Figure 5.

Polypeptide signal levels of glutathione S‐transferase placental form (GST‐P), phospho‐protein kinase B 2 (Akt2), phospho‐Akt substrate, and transforming growth factor‐β receptor I (TGFβRI) in the liver tissues after promotion for 6 weeks (N = 2/group).

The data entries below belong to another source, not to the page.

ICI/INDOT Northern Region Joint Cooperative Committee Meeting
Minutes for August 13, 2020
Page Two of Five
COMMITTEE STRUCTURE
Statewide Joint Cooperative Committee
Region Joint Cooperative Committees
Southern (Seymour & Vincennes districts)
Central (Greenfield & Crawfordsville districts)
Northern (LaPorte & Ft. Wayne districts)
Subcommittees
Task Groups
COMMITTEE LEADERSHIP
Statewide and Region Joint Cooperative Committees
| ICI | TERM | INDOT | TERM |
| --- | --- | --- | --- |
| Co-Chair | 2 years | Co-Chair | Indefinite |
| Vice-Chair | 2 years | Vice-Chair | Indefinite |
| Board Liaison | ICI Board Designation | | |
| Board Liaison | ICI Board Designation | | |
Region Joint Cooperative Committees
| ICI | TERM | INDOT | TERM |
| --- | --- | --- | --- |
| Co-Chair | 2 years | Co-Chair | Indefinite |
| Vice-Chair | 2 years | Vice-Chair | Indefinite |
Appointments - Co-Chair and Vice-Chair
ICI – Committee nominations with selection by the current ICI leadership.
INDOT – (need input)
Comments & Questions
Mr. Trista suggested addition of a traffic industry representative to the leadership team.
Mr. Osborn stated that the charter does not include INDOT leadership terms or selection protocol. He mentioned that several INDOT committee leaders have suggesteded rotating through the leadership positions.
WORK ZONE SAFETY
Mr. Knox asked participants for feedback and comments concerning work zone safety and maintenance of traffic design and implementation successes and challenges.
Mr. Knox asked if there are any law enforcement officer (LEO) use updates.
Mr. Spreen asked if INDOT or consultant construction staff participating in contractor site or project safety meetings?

Blotted membranes were prepared for signal detection of each antigen and reprobed with actin as a control for sample loading. Cell lysate of a rat hepatoma cell line that is known to express GST‐P, H‐4‐II‐E, was also included in the analysis. As compared with N‐diethylnitrosamine (DEN)‐alone group, mean relative values of band intensity of GST‐P are 1.7 by promotion with fenbendazole (FB), 5.8 with piperonyl butoxide (PBO), and 13.8 with thioacetamide (TAA). With regard to phospho‐Akt2, relative values as compared with DEN‐alone group are 1.4 by promotion with FB, 2.0 with PBO, and 1.7 with TAA. With regard to phospho‐Akt substrate, a single band migrating approximately 32 kDa could be detected in all groups, and relative values to DEN‐alone group are 1.3 by promotion with FB, 1.5 with PBO, and 1.3 with TAA. Relative levels of TGFβRI signal as compared to DEN‐alone group are 1.5 by promotion with FB, 2.2 with PBO, and 0.2 with TAA. Relative levels of actin signal to the DEN‐alone group as represented by the samples examined for TGFβRI expression shown here are 0.8 by promotion with FB, 1.1 with PBO, and 0.7 with TAA.